-- Problem to solve --
Retype every line of the data below without changing anything.

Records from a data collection
* begin *

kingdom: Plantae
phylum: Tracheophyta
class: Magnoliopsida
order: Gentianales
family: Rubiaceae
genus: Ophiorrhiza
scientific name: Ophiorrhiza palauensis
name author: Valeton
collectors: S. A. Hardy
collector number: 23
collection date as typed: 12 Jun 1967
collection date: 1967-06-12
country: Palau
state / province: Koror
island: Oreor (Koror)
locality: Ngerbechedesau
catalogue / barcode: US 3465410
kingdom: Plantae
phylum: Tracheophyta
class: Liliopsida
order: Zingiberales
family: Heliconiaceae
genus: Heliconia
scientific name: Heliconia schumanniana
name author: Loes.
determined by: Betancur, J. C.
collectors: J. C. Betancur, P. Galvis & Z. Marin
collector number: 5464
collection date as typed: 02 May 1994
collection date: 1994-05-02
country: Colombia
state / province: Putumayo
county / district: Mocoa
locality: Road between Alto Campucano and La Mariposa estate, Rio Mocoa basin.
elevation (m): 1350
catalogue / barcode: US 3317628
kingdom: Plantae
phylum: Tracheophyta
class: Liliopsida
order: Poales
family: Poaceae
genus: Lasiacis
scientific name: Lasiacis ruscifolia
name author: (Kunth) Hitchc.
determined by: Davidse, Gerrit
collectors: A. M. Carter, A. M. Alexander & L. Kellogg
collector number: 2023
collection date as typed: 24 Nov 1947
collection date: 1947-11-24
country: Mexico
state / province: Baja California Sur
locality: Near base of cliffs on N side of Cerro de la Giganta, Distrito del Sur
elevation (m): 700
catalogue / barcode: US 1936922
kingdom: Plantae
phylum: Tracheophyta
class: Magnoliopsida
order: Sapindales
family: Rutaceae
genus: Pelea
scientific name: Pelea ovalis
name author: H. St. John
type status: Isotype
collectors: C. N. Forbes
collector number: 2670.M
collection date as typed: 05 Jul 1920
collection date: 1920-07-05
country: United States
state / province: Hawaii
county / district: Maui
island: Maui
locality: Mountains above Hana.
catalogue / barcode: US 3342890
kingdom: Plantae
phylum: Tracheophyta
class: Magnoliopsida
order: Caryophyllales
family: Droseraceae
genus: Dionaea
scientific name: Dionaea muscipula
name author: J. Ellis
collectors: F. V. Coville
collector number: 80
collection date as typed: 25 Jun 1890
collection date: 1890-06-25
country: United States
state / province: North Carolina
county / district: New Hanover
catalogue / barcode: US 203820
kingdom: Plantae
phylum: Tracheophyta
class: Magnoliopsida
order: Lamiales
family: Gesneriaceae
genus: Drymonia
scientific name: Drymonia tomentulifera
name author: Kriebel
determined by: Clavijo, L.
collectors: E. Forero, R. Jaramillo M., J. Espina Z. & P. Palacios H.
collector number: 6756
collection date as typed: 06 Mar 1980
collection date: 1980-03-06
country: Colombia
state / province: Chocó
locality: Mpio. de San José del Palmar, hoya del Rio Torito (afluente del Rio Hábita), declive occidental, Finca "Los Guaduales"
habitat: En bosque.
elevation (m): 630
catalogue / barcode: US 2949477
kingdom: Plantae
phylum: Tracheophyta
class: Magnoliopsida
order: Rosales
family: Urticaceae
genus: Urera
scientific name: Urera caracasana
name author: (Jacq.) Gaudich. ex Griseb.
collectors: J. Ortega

* end *

-- Exercise result --
kingdom: Plantae
phylum: Tracheophyta
class: Magnoliopsida
order: Gentianales
family: Rubiaceae
genus: Ophiorrhiza
scientific name: Ophiorrhiza palauensis
name author: Valeton
collectors: S. A. Hardy
collector number: 23
collection date as typed: 12 Jun 1967
collection date: 1967-06-12
country: Palau
state / province: Koror
island: Oreor (Koror)
locality: Ngerbechedesau
catalogue / barcode: US 3465410
kingdom: Plantae
phylum: Tracheophyta
class: Liliopsida
order: Zingiberales
family: Heliconiaceae
genus: Heliconia
scientific name: Heliconia schumanniana
name author: Loes.
determined by: Betancur, J. C.
collectors: J. C. Betancur, P. Galvis & Z. Marin
collector number: 5464
collection date as typed: 02 May 1994
collection date: 1994-05-02
country: Colombia
state / province: Putumayo
county / district: Mocoa
locality: Road between Alto Campucano and La Mariposa estate, Rio Mocoa basin.
elevation (m): 1350
catalogue / barcode: US 3317628
kingdom: Plantae
phylum: Tracheophyta
class: Liliopsida
order: Poales
family: Poaceae
genus: Lasiacis
scientific name: Lasiacis ruscifolia
name author: (Kunth) Hitchc.
determined by: Davidse, Gerrit
collectors: A. M. Carter, A. M. Alexander & L. Kellogg
collector number: 2023
collection date as typed: 24 Nov 1947
collection date: 1947-11-24
country: Mexico
state / province: Baja California Sur
locality: Near base of cliffs on N side of Cerro de la Giganta, Distrito del Sur
elevation (m): 700
catalogue / barcode: US 1936922
kingdom: Plantae
phylum: Tracheophyta
class: Magnoliopsida
order: Sapindales
family: Rutaceae
genus: Pelea
scientific name: Pelea ovalis
name author: H. St. John
type status: Isotype
collectors: C. N. Forbes
collector number: 2670.M
collection date as typed: 05 Jul 1920
collection date: 1920-07-05
country: United States
state / province: Hawaii
county / district: Maui
island: Maui
locality: Mountains above Hana.
catalogue / barcode: US 3342890
kingdom: Plantae
phylum: Tracheophyta
class: Magnoliopsida
order: Caryophyllales
family: Droseraceae
genus: Dionaea
scientific name: Dionaea muscipula
name author: J. Ellis
collectors: F. V. Coville
collector number: 80
collection date as typed: 25 Jun 1890
collection date: 1890-06-25
country: United States
state / province: North Carolina
county / district: New Hanover
catalogue / barcode: US 203820
kingdom: Plantae
phylum: Tracheophyta
class: Magnoliopsida
order: Lamiales
family: Gesneriaceae
genus: Drymonia
scientific name: Drymonia tomentulifera
name author: Kriebel
determined by: Clavijo, L.
collectors: E. Forero, R. Jaramillo M., J. Espina Z. & P. Palacios H.
collector number: 6756
collection date as typed: 06 Mar 1980
collection date: 1980-03-06
country: Colombia
state / province: Chocó
locality: Mpio. de San José del Palmar, hoya del Rio Torito (afluente del Rio Hábita), declive occidental, Finca "Los Guaduales"
habitat: En bosque.
elevation (m): 630
catalogue / barcode: US 2949477
kingdom: Plantae
phylum: Tracheophyta
class: Magnoliopsida
order: Rosales
family: Urticaceae
genus: Urera
scientific name: Urera caracasana
name author: (Jacq.) Gaudich. ex Griseb.
collectors: J. Ortega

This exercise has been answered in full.